La verdad no la marcan las agendas políticas

Necesitamos conocer nuestra historia, pero no la manipulada desde los poderes políticos con leyes que, con justificaciones más o menos auténticas, lo que pretenden es imponer una verdad oficial. Una historia que, desde el análisis riguroso del pasado, huya tanto de las leyendas negras, acríticamente asumidas por una sociedad como la española tan dada a la autoflagelación, como de leyendas rosas, utilizadas también como estandarte de determinadas agendas políticas. El pasado de una sociedad, como el personal de cada uno de nosotros, está marcado por luces y sombras, por errores y aciertos, por momentos de incertidumbre y por etapas de desarrollo y crecimiento.
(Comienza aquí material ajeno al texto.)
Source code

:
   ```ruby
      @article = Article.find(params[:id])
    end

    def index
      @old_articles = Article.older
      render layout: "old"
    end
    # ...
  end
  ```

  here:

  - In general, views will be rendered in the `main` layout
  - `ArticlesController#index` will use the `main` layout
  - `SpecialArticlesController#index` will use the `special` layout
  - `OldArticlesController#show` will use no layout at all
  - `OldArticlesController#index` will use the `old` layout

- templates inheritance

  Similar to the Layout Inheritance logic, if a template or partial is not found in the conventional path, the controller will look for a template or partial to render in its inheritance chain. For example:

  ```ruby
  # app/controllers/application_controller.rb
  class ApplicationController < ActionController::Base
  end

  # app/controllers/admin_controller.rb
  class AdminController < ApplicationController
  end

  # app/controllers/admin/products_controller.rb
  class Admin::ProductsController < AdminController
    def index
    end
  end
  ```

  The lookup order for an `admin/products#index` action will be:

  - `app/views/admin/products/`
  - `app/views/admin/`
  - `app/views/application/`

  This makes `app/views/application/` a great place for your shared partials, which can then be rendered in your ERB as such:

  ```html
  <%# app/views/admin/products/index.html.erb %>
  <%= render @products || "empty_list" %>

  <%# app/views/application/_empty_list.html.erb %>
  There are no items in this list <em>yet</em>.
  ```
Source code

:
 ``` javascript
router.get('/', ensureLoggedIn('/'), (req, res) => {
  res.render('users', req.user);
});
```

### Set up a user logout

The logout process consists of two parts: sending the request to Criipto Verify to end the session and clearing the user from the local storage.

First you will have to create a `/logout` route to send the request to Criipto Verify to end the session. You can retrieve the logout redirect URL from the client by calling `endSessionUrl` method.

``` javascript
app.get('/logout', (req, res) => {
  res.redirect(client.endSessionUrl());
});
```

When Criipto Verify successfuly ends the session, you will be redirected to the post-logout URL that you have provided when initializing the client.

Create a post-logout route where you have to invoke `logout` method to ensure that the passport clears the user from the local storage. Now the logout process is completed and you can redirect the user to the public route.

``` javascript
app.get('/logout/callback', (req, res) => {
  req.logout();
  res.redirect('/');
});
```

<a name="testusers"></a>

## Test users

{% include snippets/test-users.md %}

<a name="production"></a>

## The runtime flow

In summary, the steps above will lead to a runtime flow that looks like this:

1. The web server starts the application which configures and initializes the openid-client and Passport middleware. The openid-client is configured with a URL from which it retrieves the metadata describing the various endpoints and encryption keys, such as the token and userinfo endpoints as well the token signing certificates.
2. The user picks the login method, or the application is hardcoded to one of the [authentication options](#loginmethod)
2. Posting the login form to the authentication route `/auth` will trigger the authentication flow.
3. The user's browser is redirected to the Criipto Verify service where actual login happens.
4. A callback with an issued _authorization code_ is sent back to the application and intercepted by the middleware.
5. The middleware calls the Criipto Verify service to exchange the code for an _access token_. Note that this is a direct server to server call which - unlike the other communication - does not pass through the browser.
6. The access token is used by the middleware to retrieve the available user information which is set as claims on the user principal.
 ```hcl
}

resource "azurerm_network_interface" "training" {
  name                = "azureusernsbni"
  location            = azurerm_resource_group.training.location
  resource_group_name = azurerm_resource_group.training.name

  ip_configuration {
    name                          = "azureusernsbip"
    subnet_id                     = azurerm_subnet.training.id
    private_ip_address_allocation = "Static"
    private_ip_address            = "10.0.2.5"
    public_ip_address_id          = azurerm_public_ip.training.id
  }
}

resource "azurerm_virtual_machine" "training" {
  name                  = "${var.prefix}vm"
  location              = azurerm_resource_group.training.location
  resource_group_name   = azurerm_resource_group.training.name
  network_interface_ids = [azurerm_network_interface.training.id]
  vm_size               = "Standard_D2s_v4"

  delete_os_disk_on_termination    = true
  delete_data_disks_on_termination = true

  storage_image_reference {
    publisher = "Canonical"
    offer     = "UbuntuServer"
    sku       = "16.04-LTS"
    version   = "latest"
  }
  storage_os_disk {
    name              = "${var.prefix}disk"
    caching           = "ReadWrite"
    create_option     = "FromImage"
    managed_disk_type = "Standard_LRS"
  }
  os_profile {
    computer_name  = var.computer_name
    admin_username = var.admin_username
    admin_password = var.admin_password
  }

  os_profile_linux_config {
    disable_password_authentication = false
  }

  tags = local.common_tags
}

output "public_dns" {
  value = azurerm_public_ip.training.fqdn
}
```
Los lotófagos vivían felices. Sin pasado, sin futuro, en la inmediatez de un presente en el que satisfacían sus necesidades más básicas sin mayores complicaciones. Nosotros corremos ese riesgo, haciendo realidad la terrible distopía de Huxley en Un mundo feliz. Pero esa aparente felicidad no es sino la manifestación más refinada de una terrible esclavitud, la que nos ata al sometimiento de cualquier aprendiz de dictadorzuelo capaz de manipular los instintos básicos de las masas ignorantes. Sólo así se puede comprender la terrible bajeza moral a la que estamos asistiendo en nuestro país.

Quizá los historiadores tenemos una grave responsabilidad en que la sociedad desconozca su pasado, olvidando –como lotófagos- nuestro papel de difusores del conocimiento histórico, dejado muchas veces en manos de verdaderos manipuladores –y manipuladoras con miles de seguidores-. Recuperar esta misión, esta verdadera vocación de heraldos de Clío es una de las más urgentes tareas que tenemos pendientes.